The domain registrars in many cases make more money if they're not diligent about reminding you to submit your annual renewal, etc. It's sickening. A domain registration might cost ~$20 (or less) per year, but most registrars have side businesses where they auction off domains that haven't been renewed to new registrants. Thus they stand to make a lot more $$ if you don't renew than if you do. I think the process is something like this:
30 days before it expires:
- they email you. maybe you get it, maybe your spam software gets it.
it expires:
- they email you. if you didn't get the first one, you're not going to get the second.
30 days after it expires:
- they change it from pointing at your host to pointing at their servers (cha-ching, advertising $$ with what was your audience)
- at this point you can usually get it back by paying some kind of "recovery" fee. (cha-ching: $50 - $150)
60 days after it expires:
- they check their subsidiary "domain auction" site's database to see if anyone's put in an auction bid to try to snag it. (cha-ching: $$hundreds - $$thousands)
- they check their subsidiary "domain watch service" database to see if anyone's paid them to watch for that domain expiring. (cha-ching: $$someone paid a subscription + now they get a renewal fee.)

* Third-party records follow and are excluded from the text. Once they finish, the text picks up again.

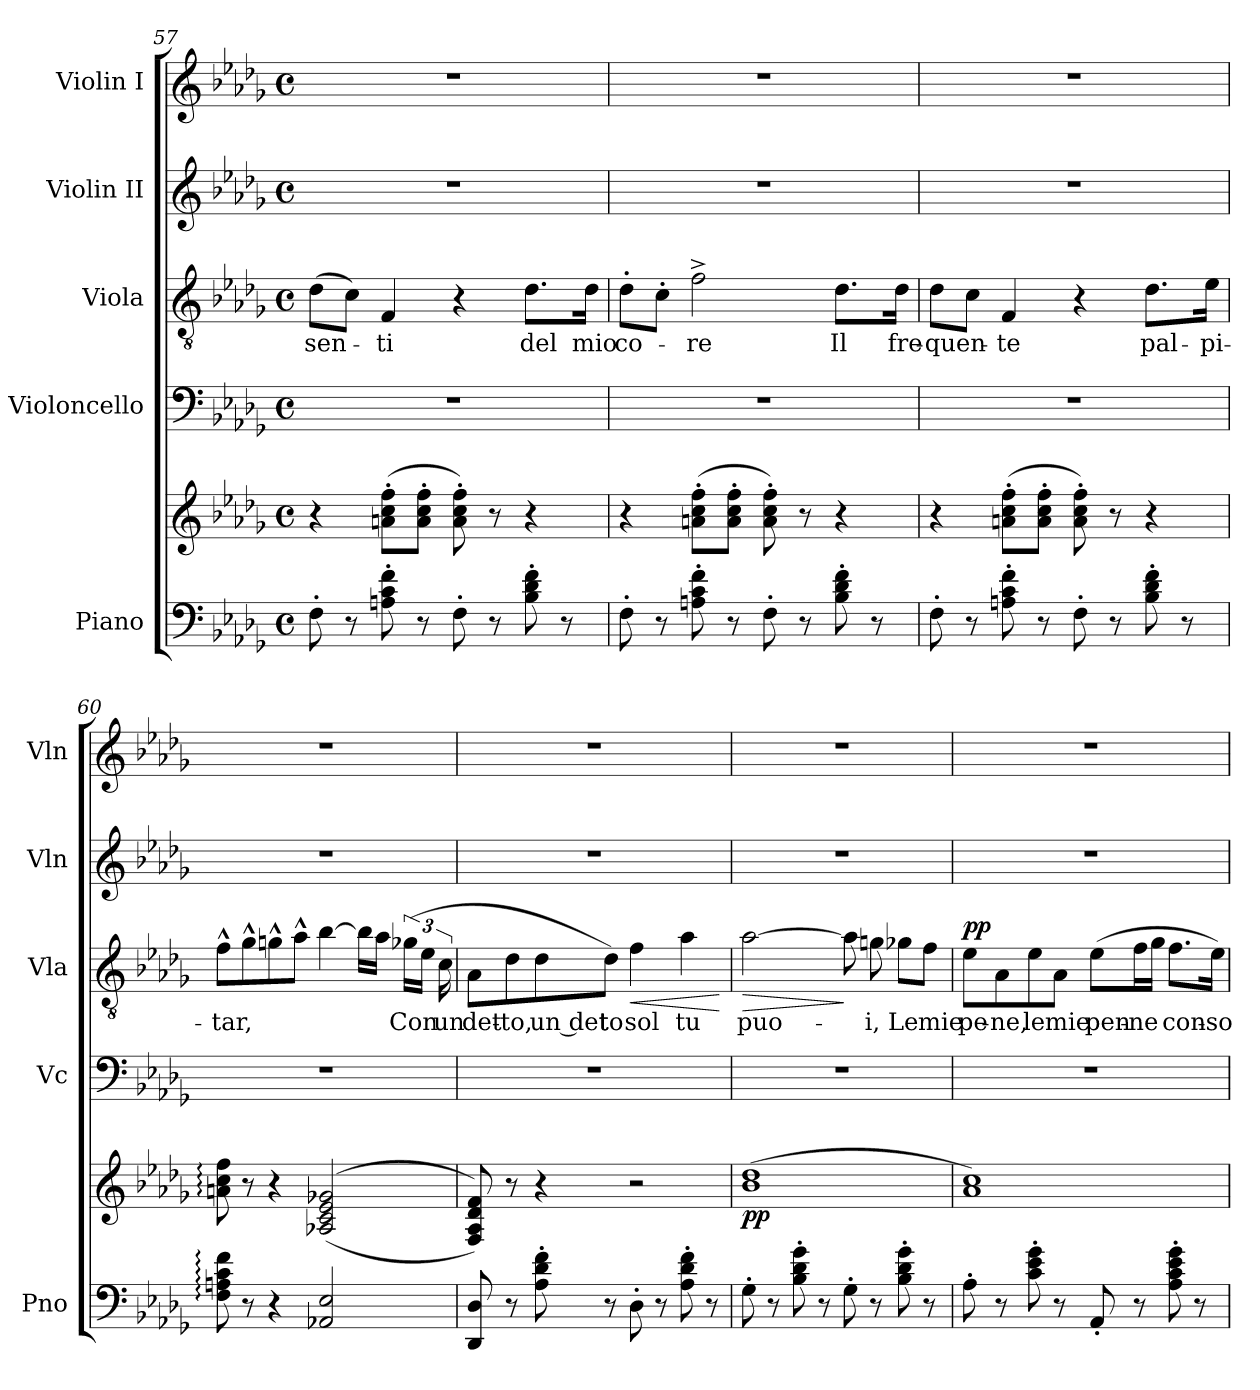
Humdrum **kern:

**kern	**kern	**dynam	**kern	**kern	**text	**dynam	**kern	**kern
*part5	*part5	*part5	*part4	*part3	*part3	*part3	*part2	*part1
*staff6	*staff5	*staff5/6	*staff4	*staff3	*staff3	*staff3	*staff2	*staff1
*I"Piano	*	*	*I"Violoncello	*I"Viola	*	*	*I"Violin II	*I"Violin I
*I'Pno	*	*	*I'Vc	*I'Vla	*	*	*I'Vln	*I'Vln
!!LO:LB:g=z
*clefF4	*clefG2	*	*clefF4	*clefGv2	*	*	*clefG2	*clefG2
*k[b-e-a-d-g-]	*k[b-e-a-d-g-]	*	*k[b-e-a-d-g-]	*k[b-e-a-d-g-]	*	*	*k[b-e-a-d-g-]	*k[b-e-a-d-g-]
*M4/4	*M4/4	*	*M4/4	*M4/4	*	*	*M4/4	*M4/4
*met(c)	*met(c)	*	*met(c)	*met(c)	*	*	*met(c)	*met(c)
=57	=57	=57	=57	=57	=57	=57	=57	=57
!	!	!	!	!	!LO:LY:b	!	!	!
8F'\	4r	.	1r	(>8d-\L	sen-	.	1r	1r
8r	.	.	.	8c\J)	.	.	.	.
!	!	!	!	!	!LO:LY:b	!	!	!
8An\' 8c\' 8f\'	(>8an\' 8cc\' 8ff\'L	.	.	4F/	-ti	.	.	.
8r	8a\' 8cc\' 8ff\'J	.	.	.	.	.	.	.
8F'\	8a\' 8cc\' 8ff\')	.	.	4r	.	.	.	.
8r	8r	.	.	.	.	.	.	.
!	!	!	!	!	!LO:LY:b	!	!	!
8B-\' 8d-\' 8f\'	4r	.	.	8.d-\L	del	.	.	.
8r	.	.	.	.	.	.	.	.
!	!	!	!	!	!LO:LY:b	!	!	!
.	.	.	.	16d-\Jk	mio	.	.	.
=58	=58	=58	=58	=58	=58	=58	=58	=58
!	!	!	!	!	!LO:LY:b	!	!	!
8F'\	4r	.	1r	8d-'\L	co-	.	1r	1r
8r	.	.	.	8c'\J	.	.	.	.
!	!	!	!	!	!LO:LY:b	!	!	!
8An\' 8c\' 8f\'	(>8an\' 8cc\' 8ff\'L	.	.	2f^\	-re	.	.	.
8r	8a\' 8cc\' 8ff\'J	.	.	.	.	.	.	.
8F'\	8a\' 8cc\' 8ff\')	.	.	.	.	.	.	.
8r	8r	.	.	.	.	.	.	.
!	!	!	!	!	!LO:LY:b	!	!	!
8B-\' 8d-\' 8f\'	4r	.	.	8.d-\L	Il	.	.	.
8r	.	.	.	.	.	.	.	.
!	!	!	!	!	!LO:LY:b	!	!	!
.	.	.	.	16d-\Jk	fre-	.	.	.
=59	=59	=59	=59	=59	=59	=59	=59	=59
!	!	!	!	!	!LO:LY:b	!	!	!
8F'\	4r	.	1r	8d-\L	-quen-	.	1r	1r
8r	.	.	.	8c\J	.	.	.	.
!	!	!	!	!	!LO:LY:b	!	!	!
8An\' 8c\' 8f\'	(>8an\' 8cc\' 8ff\'L	.	.	4F/	-te	.	.	.
8r	8a\' 8cc\' 8ff\'J	.	.	.	.	.	.	.
8F'\	8a\' 8cc\' 8ff\')	.	.	4r	.	.	.	.
8r	8r	.	.	.	.	.	.	.
!	!	!	!	!	!LO:LY:b	!	!	!
8B-\' 8d-\' 8f\'	4r	.	.	8.d-\L	pal-	.	.	.
8r	.	.	.	.	.	.	.	.
!	!	!	!	!	!LO:LY:b	!	!	!
.	.	.	.	16e-\Jk	-pi-	.	.	.
=60	=60	=60	=60	=60	=60	=60	=60	=60
!	!	!	!	!	!LO:LY:b	!	!	!
8F\: 8An\: 8c\: 8f\:	8an\: 8cc\: 8ff\:	.	1r	8f^^\L	-tar,	.	1r	1r
8r	8r	.	.	8g-^^\	.	.	.	.
4r	4r	.	.	8gn^^\	.	.	.	.
.	.	.	.	8a-^^\J	.	.	.	.
2AA-X/ 2E-/	(<(>2A-X/ 2c/ 2e-/ 2g-X/	.	.	[4b-\	.	.	.	.
.	.	.	.	16b-\LL]	.	.	.	.
.	.	.	.	16a-\JJ	.	.	.	.
!	!	!	!	!	!LO:LY:b	!	!	!
.	.	.	.	(>24g-X\LL	Con	.	.	.
.	.	.	.	24e-\JJ	.	.	.	.
!	!	!	!	!	!LO:LY:b	!	!	!
.	.	.	.	24c\	un	.	.	.
!!LO:LB:g=z
=61	=61	=61	=61	=61	=61	=61	=61	=61
!	!	!	!	!	!LO:LY:b	!	!	!
8DD-/ 8D-/	8F/ 8A-/ 8d-/ 8f/))	.	1r	8A-\L	det-	.	1r	1r
!	!	!	!	!	!LO:LY:b	!	!	!
8r	8r	.	.	8d-\	-to,	.	.	.
!	!	!	!	!	!LO:LY:b	!	!	!
8A-\' 8d-\' 8f\'	4r	.	.	8d-\	un det	.	.	.
!	!	!	!	!	!LO:LY:b	!	!	!
8r	.	.	.	8d-\J)	-to	.	.	.
!	!	!	!	!	!LO:LY:b	!LO:HP:b	!	!
8D-'\	2r	.	.	4f\	sol	<	.	.
8r	.	.	.	.	.	.	.	.
!	!	!	!	!	!LO:LY:b	!	!	!
8A-\' 8d-\' 8f\'	.	.	.	4a-\	tu	.	.	.
8r	.	.	.	.	.	.	.	.
.	.	.	.	.	.	[	.	.
=62	=62	=62	=62	=62	=62	=62	=62	=62
!	!	!LO:DY:b	!	!	!LO:LY:b	!LO:HP:b	!	!
8G-'\	(>1b- 1dd-	pp	1r	[2a-\	puo-	>	1r	1r
8r	.	.	.	.	.	.	.	.
8B-\' 8d-\' 8g-\'	.	.	.	.	.	.	.	.
8r	.	.	.	.	.	.	.	.
8G-'\	.	.	.	8a-\]	.	]	.	.
!	!	!	!	!	!LO:LY:b	!	!	!
8r	.	.	.	8gn\	-i,	.	.	.
!	!	!	!	!	!LO:LY:b	!	!	!
8B-\' 8d-\' 8g-\'	.	.	.	8g-X\L	Le	.	.	.
!	!	!	!	!	!LO:LY:b	!	!	!
8r	.	.	.	8f\J	mie	.	.	.
=63	=63	=63	=63	=63	=63	=63	=63	=63
!	!	!	!	!	!LO:LY:b	!LO:DY:a	!	!
8A-'\	1a- 1cc)	.	1r	8e-\L	pe-	pp	1r	1r
!	!	!	!	!	!LO:LY:b	!	!	!
8r	.	.	.	8A-\	-ne,	.	.	.
!	!	!	!	!	!LO:LY:b	!	!	!
8c\' 8e-\' 8g-\'	.	.	.	8e-\	le	.	.	.
!	!	!	!	!	!LO:LY:b	!	!	!
8r	.	.	.	8A-\J	mie	.	.	.
!	!	!	!	!	!LO:LY:b	!	!	!
8AA-'/	.	.	.	(>8e-\L	pen-	.	.	.
!	!	!	!	!	!LO:LY:b	!	!	!
8r	.	.	.	16f\L	-ne	.	.	.
.	.	.	.	16g-\JJ	.	.	.	.
!	!	!	!	!	!LO:LY:b	!	!	!
8A-\' 8c\' 8e-\' 8g-\'	.	.	.	8.f\L	con-	.	.	.
8r	.	.	.	.	.	.	.	.
!	!	!	!	!	!LO:LY:b	!	!	!
.	.	.	.	16e-\Jk)	-so-	.	.	.
=	=	=	=	=	=	=	=	=
*-	*-	*-	*-	*-	*-	*-	*-	*-
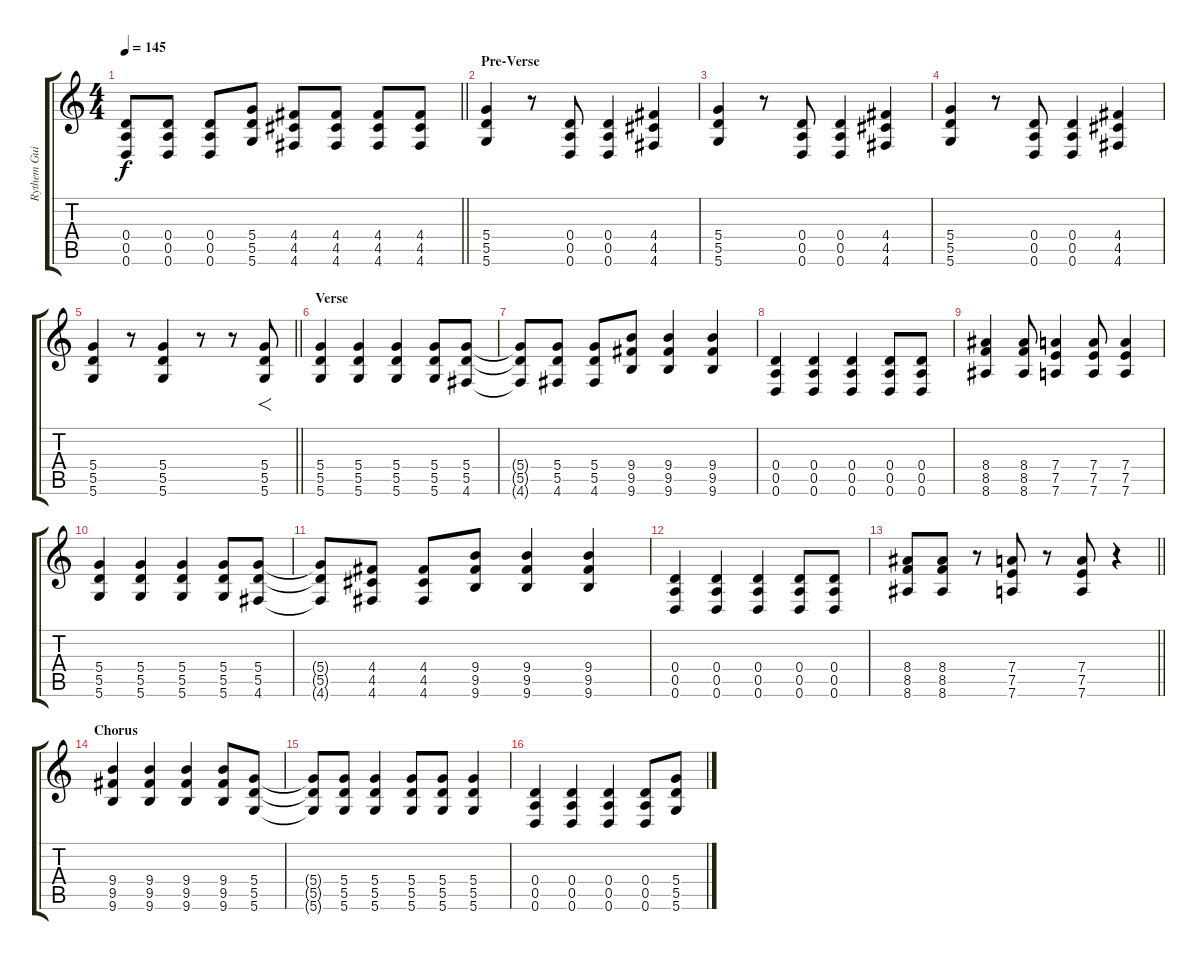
\track ("Rythem Guitar" "Rythem Gui") {instrument distortionguitar}
\staff {score tabs}
\tuning (E4 B3 G3 D3 A2 D2) {hide}
\ts (4 4)
\tempo 145
\clef g2
\barLineRight lightlight
\ks c
(0.4 0.5 0.6).8{dy f} (0.4 0.5 0.6).8 (0.4 0.5 0.6).8 (5.4 5.5 5.6).8 (4.4 4.5 4.6).8 (4.4 4.5 4.6).8 (4.4 4.5 4.6).8 (4.4 4.5 4.6).8 |
\section ("" "Pre-Verse")
(5.4 5.5 5.6).4 r.8 (0.4 0.5 0.6).8 (0.4 0.5 0.6).4 (4.4 4.5 4.6).4 |
(5.4 5.5 5.6).4 r.8 (0.4 0.5 0.6).8 (0.4 0.5 0.6).4 (4.4 4.5 4.6).4 |
(5.4 5.5 5.6).4 r.8 (0.4 0.5 0.6).8 (0.4 0.5 0.6).4 (4.4 4.5 4.6).4 |
\barLineRight lightlight
(5.4 5.5 5.6).4 r.8 (5.4 5.5 5.6).4 r.8 r.8 (5.4 5.5 5.6).8{f} |
\section ("" "Verse")
(5.4 5.5 5.6).4 (5.4 5.5 5.6).4 (5.4 5.5 5.6).4 (5.4 5.5 5.6).8 (5.4 5.5 4.6).8 |
(5.4{t} 5.5{t} 4.6{t}).8 (5.4 5.5 4.6).8 (5.4 5.5 4.6).8 (9.4 9.5 9.6).8 (9.4 9.5 9.6).4 (9.4 9.5 9.6).4 |
(0.4 0.5 0.6).4 (0.4 0.5 0.6).4 (0.4 0.5 0.6).4 (0.4 0.5 0.6).8 (0.4 0.5 0.6).8 |
(8.4 8.5 8.6).4 (8.4 8.5 8.6).8 (7.4 7.5 7.6).4 (7.4 7.5 7.6).8 (7.4 7.5 7.6).4 |
(5.4 5.5 5.6).4 (5.4 5.5 5.6).4 (5.4 5.5 5.6).4 (5.4 5.5 5.6).8 (5.4 5.5 4.6).8 |
(5.4{t} 5.5{t} 4.6{t}).8 (4.4 4.5 4.6).8 (4.4 4.5 4.6).8 (9.4 9.5 9.6).8 (9.4 9.5 9.6).4 (9.4 9.5 9.6).4 |
(0.4 0.5 0.6).4 (0.4 0.5 0.6).4 (0.4 0.5 0.6).4 (0.4 0.5 0.6).8 (0.4 0.5 0.6).8 |
\barLineRight lightlight
(8.4 8.5 8.6).8 (8.4 8.5 8.6).8 r.8 (7.4 7.5 7.6).8 r.8 (7.4 7.5 7.6).8 r.4 |
\section ("" "Chorus")
(9.4 9.5 9.6).4 (9.4 9.5 9.6).4 (9.4 9.5 9.6).4 (9.4 9.5 9.6).8 (5.4 5.5 5.6).8 |
(5.4{t} 5.5{t} 5.6{t}).8 (5.4 5.5 5.6).8 (5.4 5.5 5.6).4 (5.4 5.5 5.6).8 (5.4 5.5 5.6).8 (5.4 5.5 5.6).4 |
(0.4 0.5 0.6).4 (0.4 0.5 0.6).4 (0.4 0.5 0.6).4 (0.4 0.5 0.6).8 (5.4 5.5 5.6).8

- if there are no matches on either of the above, they'll look at the traffic the domain has actually been receiving since they took it over. if it's significant, it becomes a permanent advertising destination, operated by yet another subsidiary. (cha-ching, $$ indefinite ad revenue as people try to find your old content)
- if the domain can't make $3/year in advertising (enough for them to cover the registration to the organization managing the registry overall) then AND ONLY THEN will it go back into the pool of generally available domains for registration.
It used to be that even if you forgot to renew a domain, it'd go back into the pool in 30 days or so and you could just pick it back up. Now registrations are so cheap that the registration company makes almost nothing on the actual registration fees... instead they make way more on the side businesses.
Domain registrations need to go back to the old days of $100/yr ... or maybe $50/yr or so... something significant enough that people are going to think twice about snagging your domain just to put up ads.